* **SOURCE TEXT**
Now each server joining the cluster will try to create an ephemeral znode /leader under node /election with data as hostname, ex: node1.domain.com
Since multiple servers in the cluster will try to create znode with the same name(/leader), only one will succeed, and that server will be considered as a leader.
Once all servers in the cluster completes above step, they will call getChildren(“/election”) and get the data(hostname) associated with child znode “/leader”, which will give the leader’s hostname.
At any point, if the leader server goes down, Zookeeper will kill the session for that server after the specified session timeout. In the process, it will delete the node /leader as it was created by leader server and is an ephemeral node and then Zookeeper will notify all the servers that have set the watch on /election znode, as one of the children has been deleted.
Once all server gets notified that the leader is dead or leader’s znode(/leader) is deleted, they will retry creating “/leader” znode and again only one server will succeed, making it a new leader.
Once the /leader node is created with the hostname as the data part of the znode, zookeeper will again notify all servers (as we have set the watch in step 2).
All servers will call getChildren() on “/election” and update the new leader in their memory.

The problem with the above approach is, each time /leader node is deleted,
Zookeeper will send the notification to all servers and all servers will try to write to zookeeper to become a new leader at the same time creating a herd effect. If we have a large number of servers, this approach would not be the right idea.
Ways to avoid, herd effect could be:
(i) by restricting the number of servers that take part in the election and allow only a few servers to update /election znode
OR
(ii) by using sequential znode, which I will explain in the next approach.

Approach 2: Using Ephemeral Sequential Znode

A client(any server belonging to the cluster) creates a persistent znode /election.
All clients add a watch to /election znode and listen to any children znode deletion or addition under /election znode.
Now each server joining the cluster will try to create an ephemeral sequential znode /leader-<sequential number> under node /election with data as hostname, ex: node1.domain.com
Let’s say three servers in a cluster created znodes under /election, then the znode names would be:
/election/leader-00000001
/election/leader-00000002
/election/leader-00000003
Znode with least sequence number will be automatically considered as the leader.
Once all server completes the creation of znode under /election, they will perform getChildren(“/election”) and get the data(hostname) associated with least sequenced child node “/election/leader-00000001”, which will give the leader hostname.
At any point, if the current leader server goes down, Zookeeper will kill the session for that server after the specified session timeout. In the process, it will delete the node “/election/leader-00000001” as it was created by the leader server and is an ephemeral node and then Zookeeper will send a notification to all the server that was watching znode /election.
Once all server gets the leader’s znode-delete notification, they again fetch all children under /election znode and get the data associated with the child znode that has the least sequence number(/election/leader-00000002) and store that as the new leader in its own memory.

* **INFORMATION SUPPLIED**
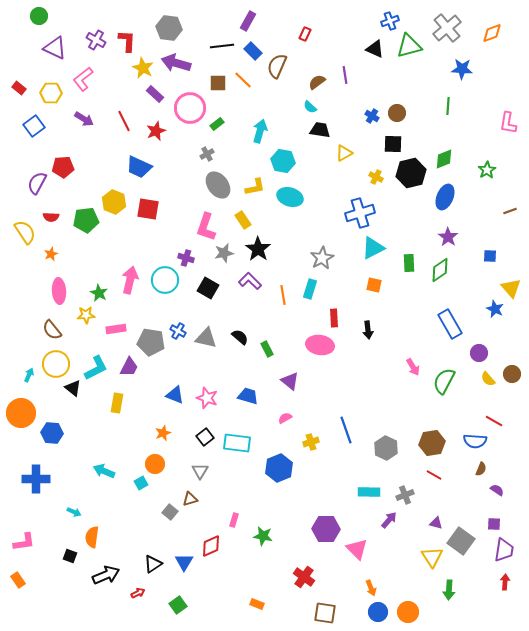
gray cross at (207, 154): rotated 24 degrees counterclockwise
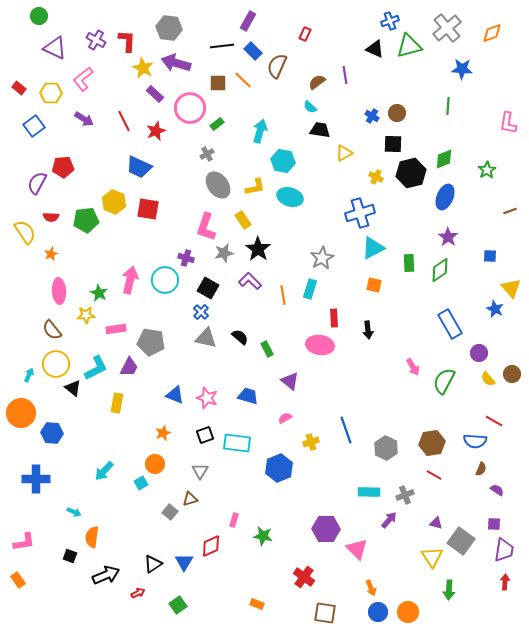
blue cross at (178, 331): moved 23 px right, 19 px up; rotated 14 degrees clockwise
black square at (205, 437): moved 2 px up; rotated 18 degrees clockwise
cyan arrow at (104, 471): rotated 70 degrees counterclockwise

* **EXERCISE BRIEF**
Pick up the ZooKeeper leader-election walkthrough after its final sentence and continue it in the same style.

* **EXPECTED ANSWER**
In this approach, we saw, if an existing leader dies, the servers are not sending an extra write request to the zookeeper to become the leader, leading to reduce network traffic.
But, even with this approach, we will face some degree of herd effect we talked about in the previous approach. When the leader server dies, notification is sent to all servers in the cluster, creating a herd effect.
But, this is a design call that you need to take. Use approach 1 or 2, if you need all servers in your cluster to store the current leader’s hostname for its purpose.
If you do not want to store current leader information in each server/follower and only the leader needs to know if he is the current leader to do leader specific tasks. You can further simplify the leader election process, which we will discuss in approach 3.

Approach 3: Using Ephemeral Sequential Znode but notify only one server in the event of a leader going down.

Create a persistent znode /election.
Now each server joining the cluster will try to create an ephemeral sequential znode /leader-<sequential number> under node /election with data as hostname, ex: node1.domain.com
Let’s say three servers in a cluster created znodes under /election, then the znode names would be:
/election/leader-00000001
/election/leader-00000002
/election/leader-00000003
Znode with least sequence number will be automatically considered as a leader.
Here we will not set the watch on whole/election znode for any children change(add/delete child znode), instead, each server in the cluster will set watch on child znode with one less sequence.
The idea is if a leader goes down only the next candidate who would become a leader should get the notification.
So, in our example:
- The server that created the znode /election/leader-00000001 will have no watch set.
-The server that created the znode /election/leader-00000002 will watch for deletion of znode /election/leader-00000001
-The server that created the znode /election/leader-00000003 will watch for deletion of znode /election/leader-00000002
Then, if the current leader goes down, zookeeper will delete the node /election/leader-00000001 and send the notification to only the next leader i.e. the server that created node /election/leader-00000002

That’s all on leader election logic. These are simple algorithms. There could be a situation when you want only those servers to take part in a leader election which has the latest data if you are creating a distributed database.
In that case, you might want to create one more node that keeps this information, and in the event of the leader going down, only those servers that have the latest data can take part in an election.

Distributed Locks

Suppose we have “n” servers trying to update a shared resource simultaneously, say a shared file. If we do not write these files in a mutually exclusive way, it may lead to data inconsistencies in the shared file.

We will manipulate operations on znode to implement a distributed lock, so that, different servers can acquire this lock and perform a task.

The algorithm for managing distributed locks is the same as the leader election with a slight change.

Instead of the /election parent node, we will use /lock as the parent node.
The rest of the steps will remain the same as in the leader election algorithm. Any server which is considered a leader is analogous to server acquiring the lock.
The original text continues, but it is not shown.